In so convincing us, it is the Spirit who calls God’s people to salvation in Jesus, regenerates our hearts for repentance and faith, baptizes us with Himself and so indwells us and seals us, guaranteeing our salvation until Jesus returns. He also empowers us for growth in holiness, missions, evangelism, worship and service in His kingdom.

Those who believe that God is eternal Creator and the sovereign ruler of all things will honor Him. We will worship Him, and we will submit to Him as Lord. We will respect Him as He has revealed Himself in the Word of God, the Bible, not as ‘the man upstairs’ or our ‘daddy’ or some sort of cosmic boyfriend but as Father, worthy of our respect and obedience, as Son and Savior without whom no one can know the Father and as Holy Spirit who works salvation in us and produces holiness in us.

One God in three persons working all things for the glory of God in the face of Jesus Christ through the salvation of His people.

The church who believes these things about God will do likewise, lest God come and remove them from existence. Many churches have forsaken their first love, Christ, like the church of Ephesus in the book of Revelation. Many churches have become lukewarm like the church of Laodicea, so disgusting to the Lord that He longed to vomit them from His mouth. God forbid that such a judgment should ever be leveled against Reddicks Grove.

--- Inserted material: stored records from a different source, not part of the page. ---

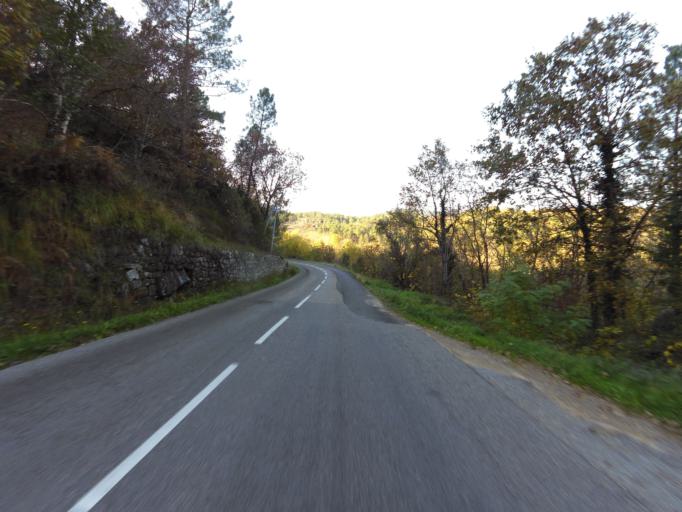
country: FR
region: Rhone-Alpes
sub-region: Departement de l'Ardeche
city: Joyeuse
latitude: 44.4964
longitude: 4.2177
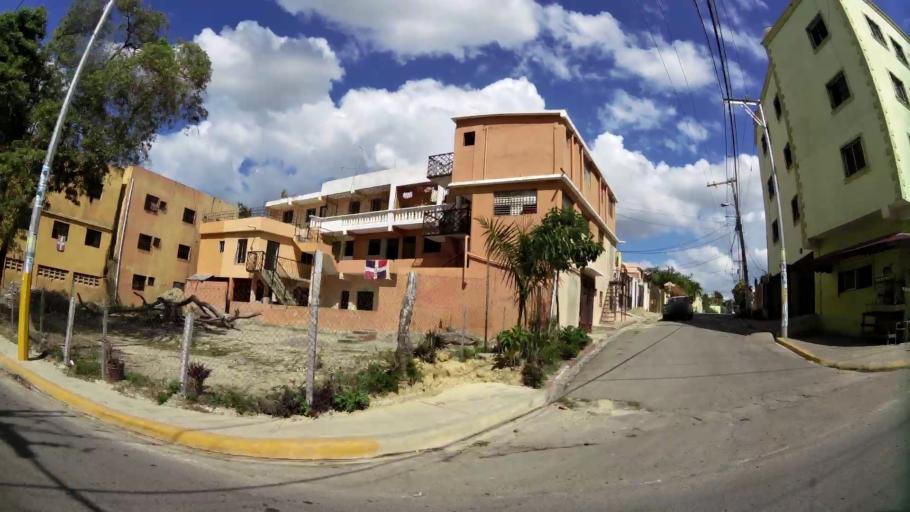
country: DO
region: Nacional
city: Ensanche Luperon
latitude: 18.5365
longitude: -69.8989
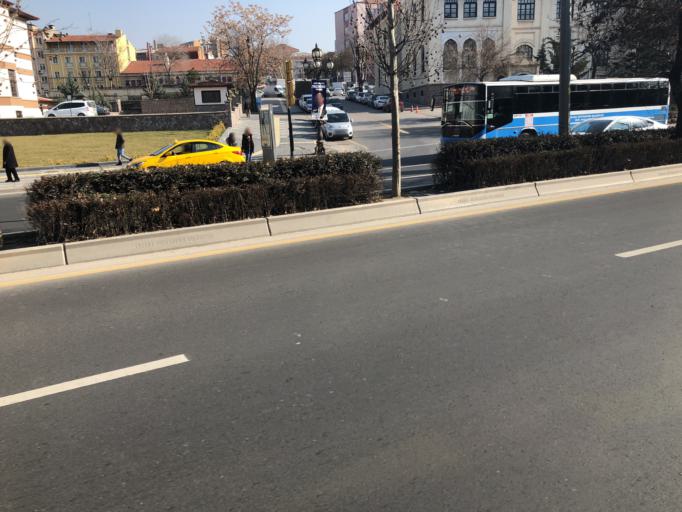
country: TR
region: Ankara
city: Ankara
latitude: 39.9356
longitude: 32.8542
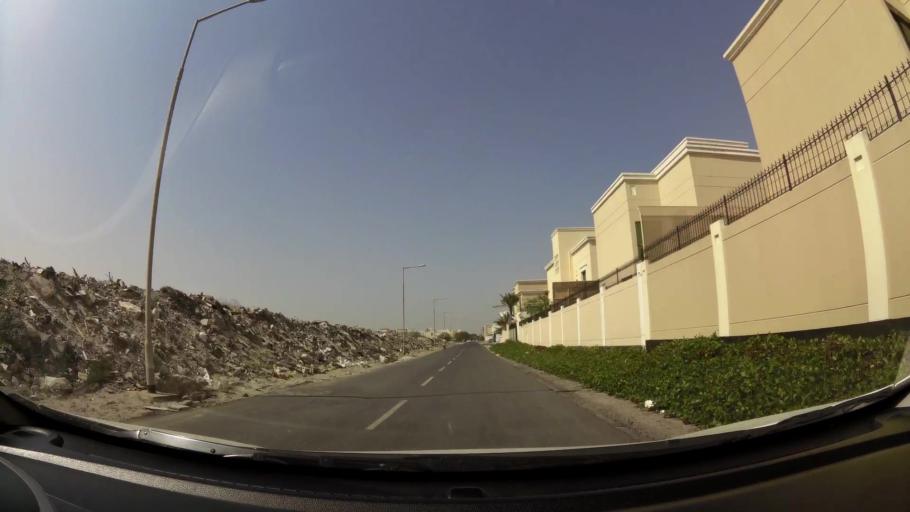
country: BH
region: Manama
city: Jidd Hafs
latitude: 26.2040
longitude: 50.4653
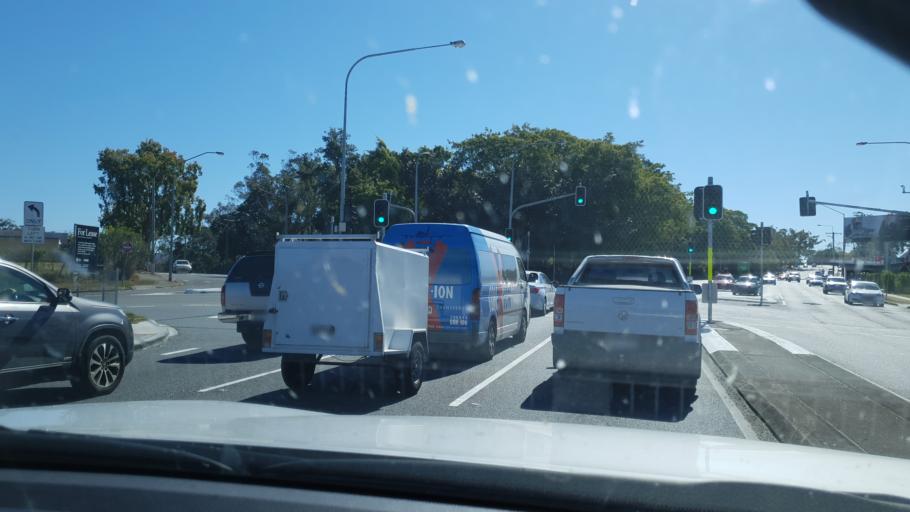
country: AU
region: Queensland
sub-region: Brisbane
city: Annerley
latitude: -27.5003
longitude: 153.0287
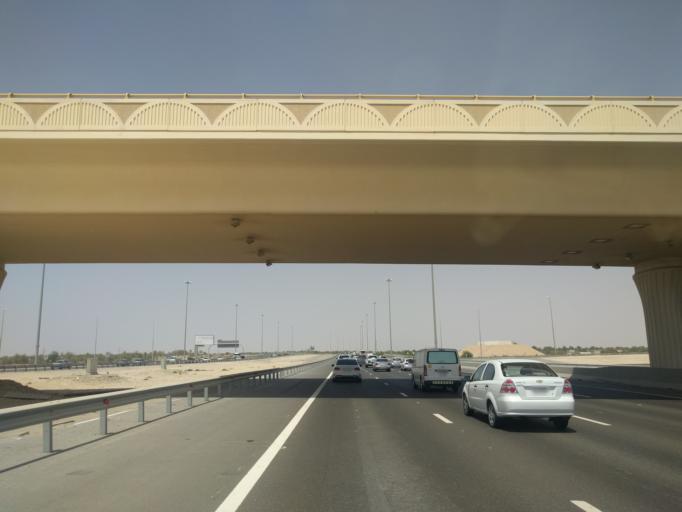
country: AE
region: Abu Dhabi
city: Abu Dhabi
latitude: 24.6960
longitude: 54.7808
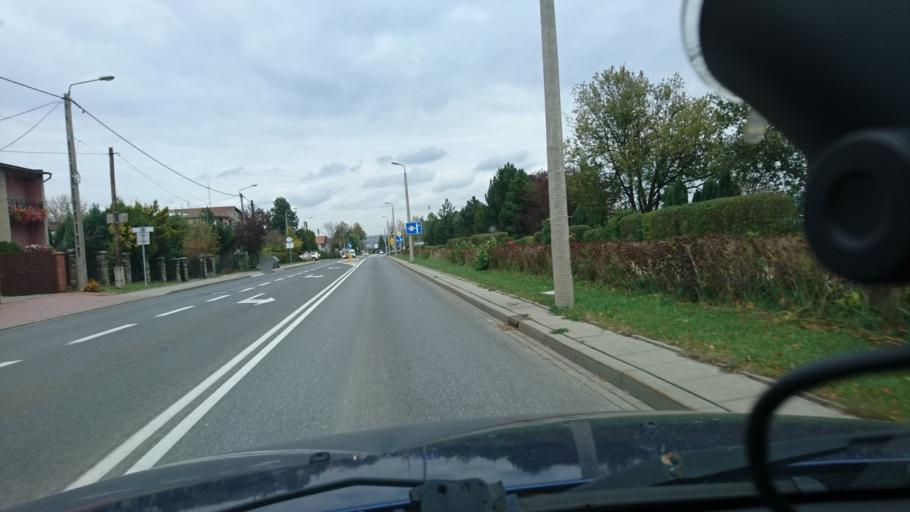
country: PL
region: Silesian Voivodeship
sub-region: Bielsko-Biala
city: Bielsko-Biala
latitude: 49.7926
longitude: 19.0371
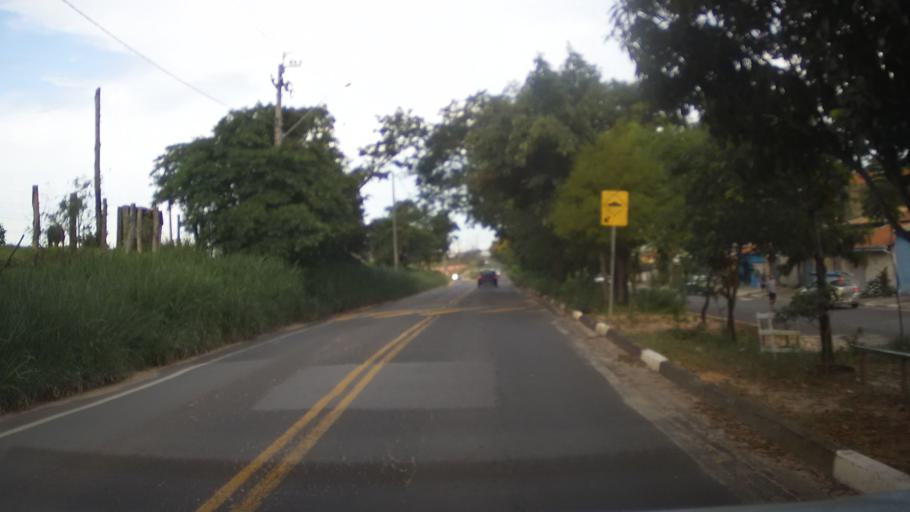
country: BR
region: Sao Paulo
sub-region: Hortolandia
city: Hortolandia
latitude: -22.9566
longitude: -47.2019
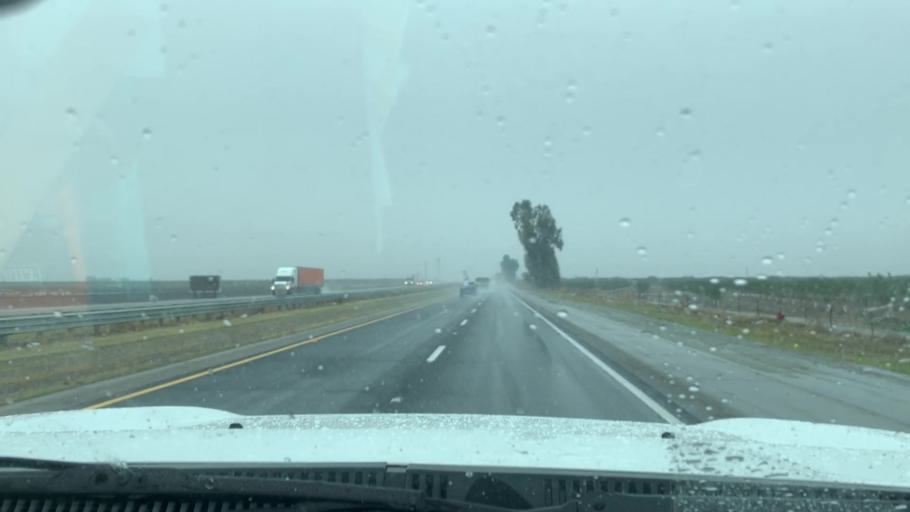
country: US
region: California
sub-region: Tulare County
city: Earlimart
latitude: 35.8507
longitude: -119.2663
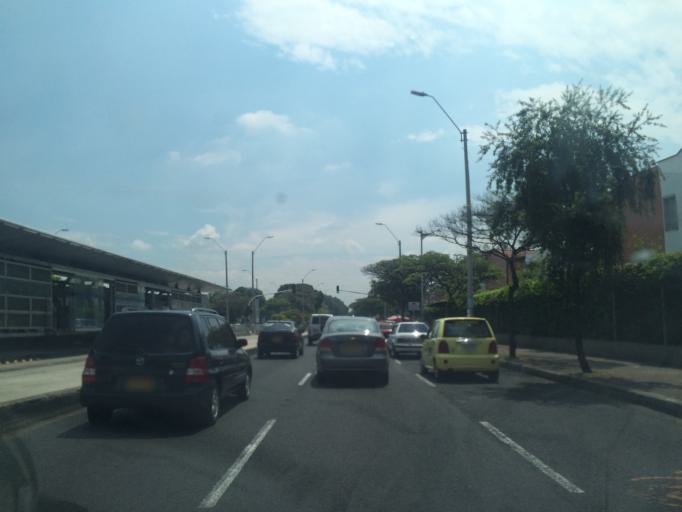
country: CO
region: Valle del Cauca
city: Cali
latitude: 3.4780
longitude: -76.5024
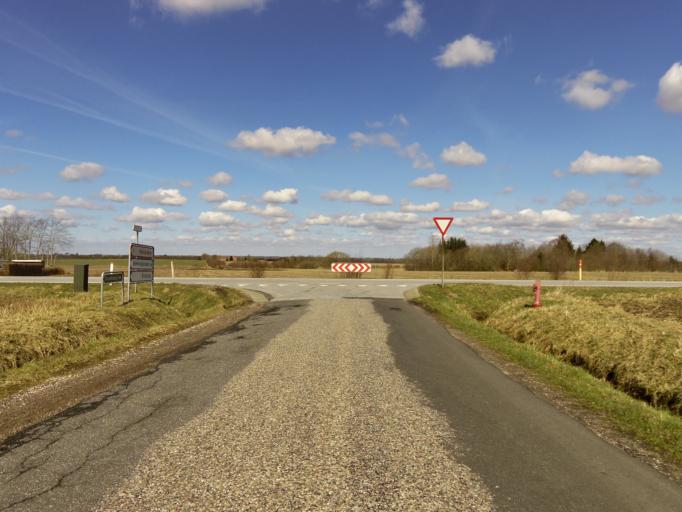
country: DK
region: South Denmark
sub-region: Tonder Kommune
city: Toftlund
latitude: 55.1917
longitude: 9.0960
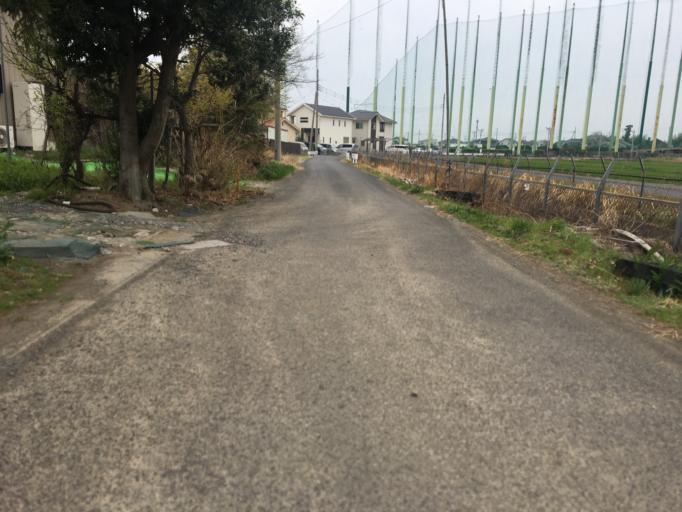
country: JP
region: Saitama
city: Kazo
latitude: 36.1073
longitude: 139.5966
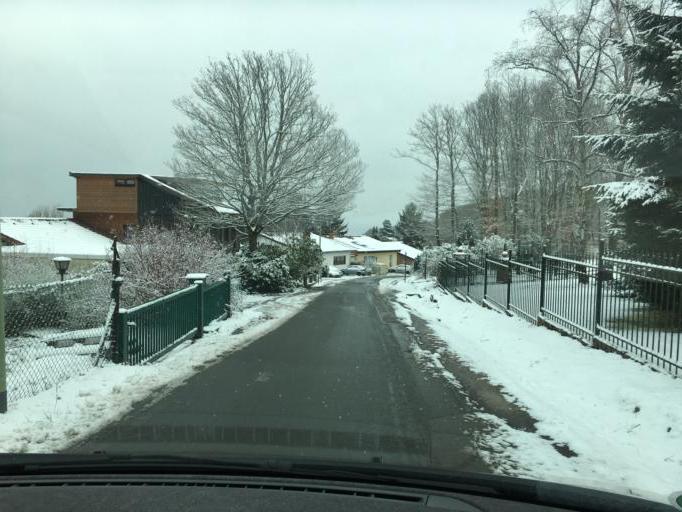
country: DE
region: North Rhine-Westphalia
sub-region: Regierungsbezirk Koln
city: Hurtgenwald
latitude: 50.7359
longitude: 6.4243
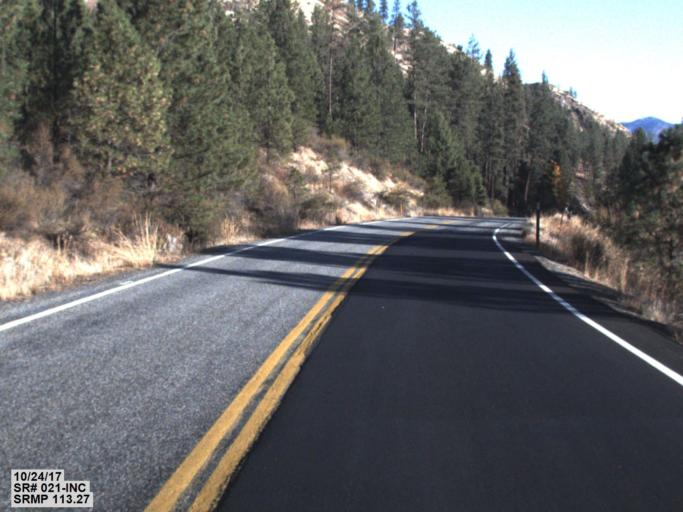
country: US
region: Washington
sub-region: Okanogan County
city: Coulee Dam
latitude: 48.0328
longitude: -118.6745
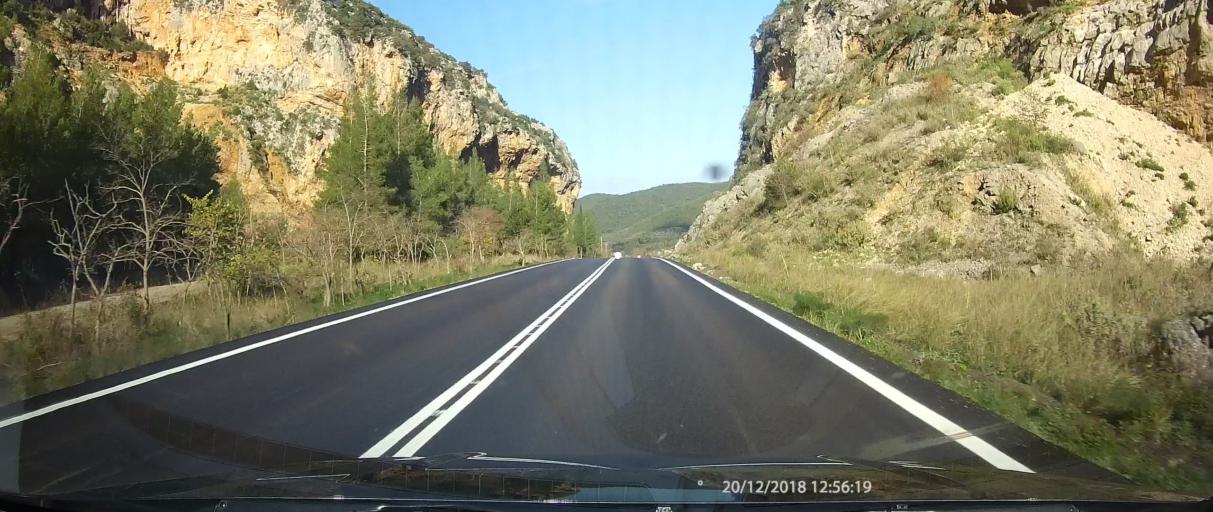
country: GR
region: West Greece
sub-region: Nomos Aitolias kai Akarnanias
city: Pappadhatai
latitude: 38.5089
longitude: 21.3788
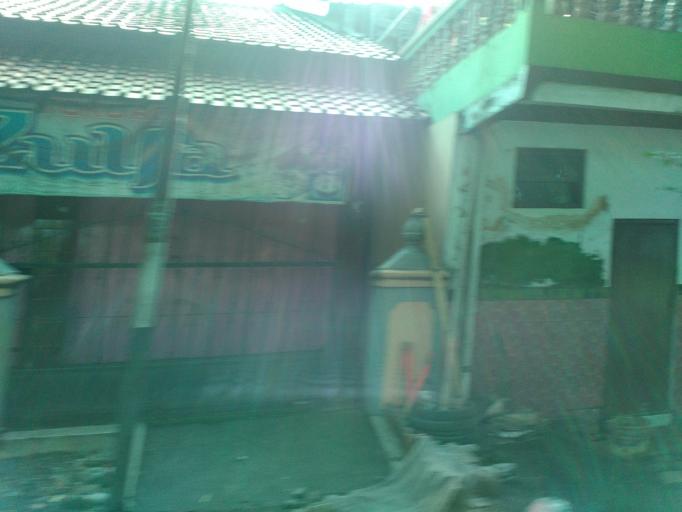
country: ID
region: Central Java
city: Gatak
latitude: -7.6036
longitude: 110.7028
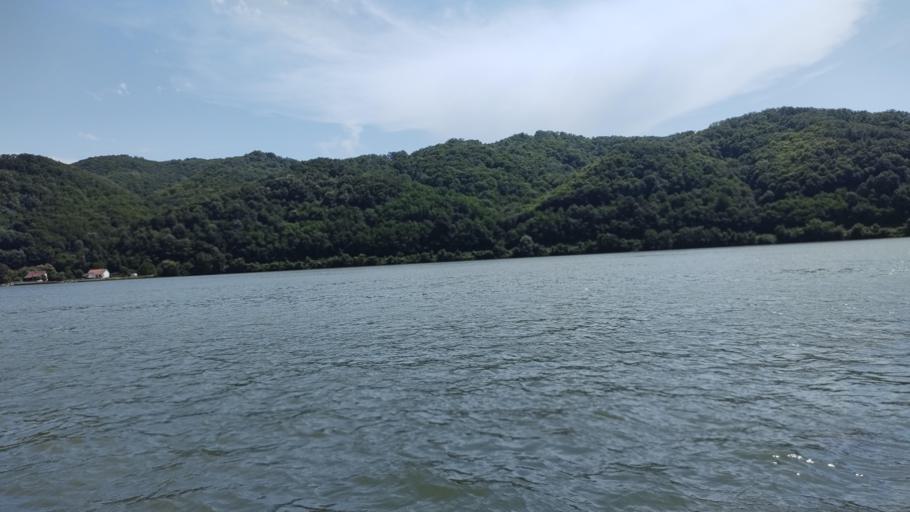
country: RS
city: Radenka
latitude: 44.6600
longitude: 21.7830
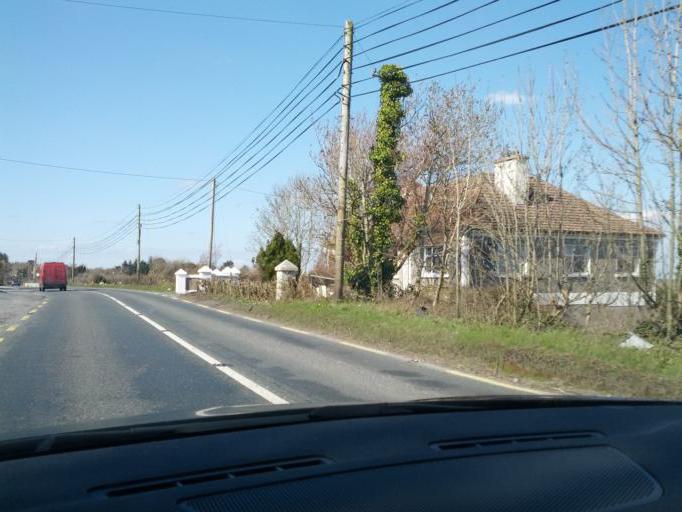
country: IE
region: Connaught
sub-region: County Galway
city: Moycullen
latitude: 53.3238
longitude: -9.1642
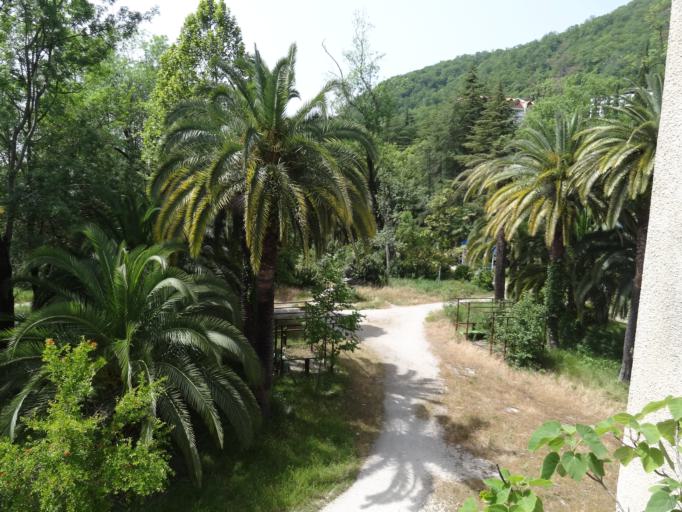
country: GE
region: Abkhazia
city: Gagra
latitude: 43.3222
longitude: 40.2355
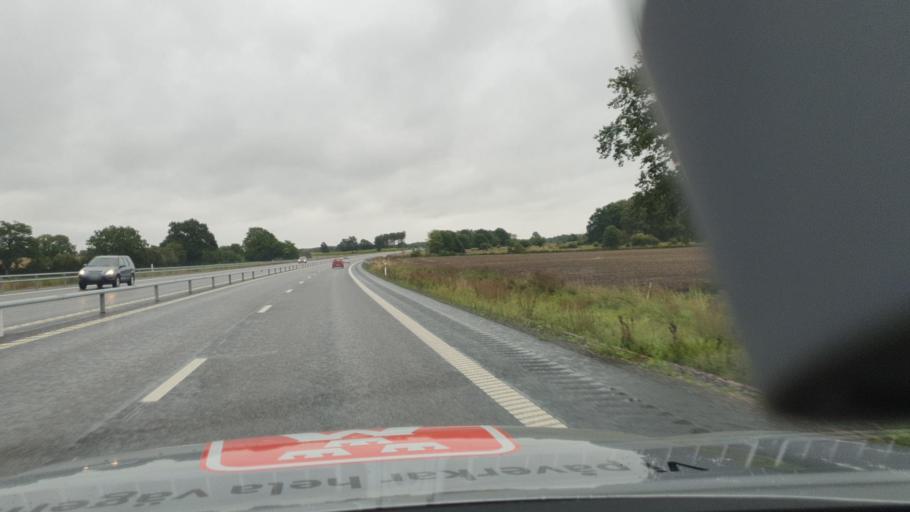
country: SE
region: Skane
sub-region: Kristianstads Kommun
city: Onnestad
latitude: 55.9709
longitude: 14.0429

If we find at the end of the day that much of what we say we believe is inconsistent with our actions as a body, what do we do? We do what God has been calling Christians to do for ages. We repent. We do the things we did before. We labor and persevere in the truth of the Scriptures, we fend off error and false teachers and those who do evil and yet claim to be believers. We endure and do not grow weary. We pursue holiness without which we will not see God. And we commit ourselves to mission, to going into all the world making disciples, baptizing them and teaching them to obey, trusting that Christ will always be with us.